* Start *

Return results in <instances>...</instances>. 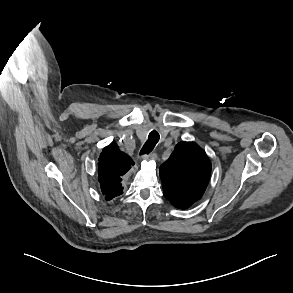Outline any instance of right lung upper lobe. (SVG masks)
<instances>
[{
    "instance_id": "right-lung-upper-lobe-1",
    "label": "right lung upper lobe",
    "mask_w": 293,
    "mask_h": 293,
    "mask_svg": "<svg viewBox=\"0 0 293 293\" xmlns=\"http://www.w3.org/2000/svg\"><path fill=\"white\" fill-rule=\"evenodd\" d=\"M132 165V159L121 152L116 144H110L103 149L98 162V180L107 200L123 193L121 181Z\"/></svg>"
}]
</instances>
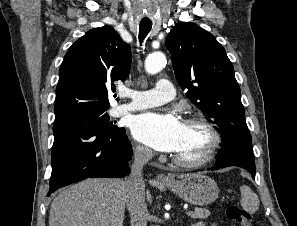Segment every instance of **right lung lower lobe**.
<instances>
[{
    "mask_svg": "<svg viewBox=\"0 0 297 226\" xmlns=\"http://www.w3.org/2000/svg\"><path fill=\"white\" fill-rule=\"evenodd\" d=\"M52 173L47 196L86 178H120L129 173L132 147L125 130L107 132L80 119L53 125Z\"/></svg>",
    "mask_w": 297,
    "mask_h": 226,
    "instance_id": "1",
    "label": "right lung lower lobe"
}]
</instances>
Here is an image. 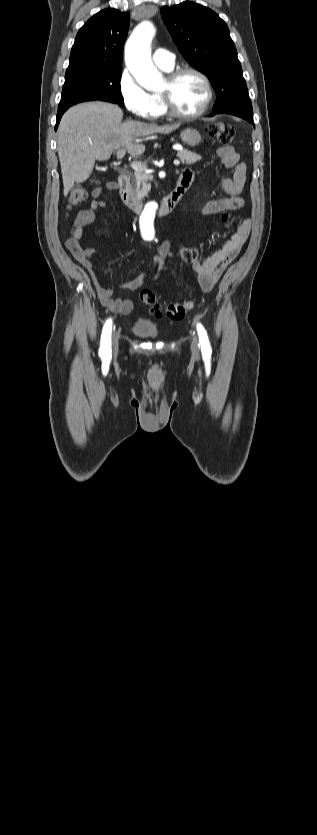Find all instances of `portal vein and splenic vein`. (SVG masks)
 Returning a JSON list of instances; mask_svg holds the SVG:
<instances>
[{
    "mask_svg": "<svg viewBox=\"0 0 317 835\" xmlns=\"http://www.w3.org/2000/svg\"><path fill=\"white\" fill-rule=\"evenodd\" d=\"M173 148L177 149V147H176V146H174ZM125 153H126V150H125L124 148L120 149V150L117 152V158H118V159H121V158L125 155ZM174 165H175V166H179V165H180V161H179V160H175V161H174ZM131 168H132V169H134V170H136V171H143V172H145V173H147V171H148L147 166H146L145 164H143V163H141V162H137V161H134V162H132V163H131Z\"/></svg>",
    "mask_w": 317,
    "mask_h": 835,
    "instance_id": "18ae733b",
    "label": "portal vein and splenic vein"
}]
</instances>
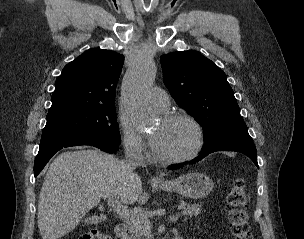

* End *

§ WORK TO COMPLETE: Can you recast the stretch of the data that opens with the line containing "Segment every instance" and closes with the line containing "173L47 196L86 178H120L129" as a Markdown table with the columns Row and Line, skipping blank lines? Leave the pictures out of the answer.

§ EXERCISE SOLUTION:
| Row | Line |
|---|---|
| 1 | Segment every instance of **right lung lower lobe**. |
| 2 | <instances> |
| 3 | [{ |
| 4 |     "mask_svg": "<svg viewBox=\"0 0 297 226\" xmlns=\"http://www.w3.org/2000/svg\"><path fill=\"white\" fill-rule=\"evenodd\" d=\"M52 173L47 196L86 178H120L129 173L132 147L125 130L107 132L80 119L53 125Z\"/></svg>", |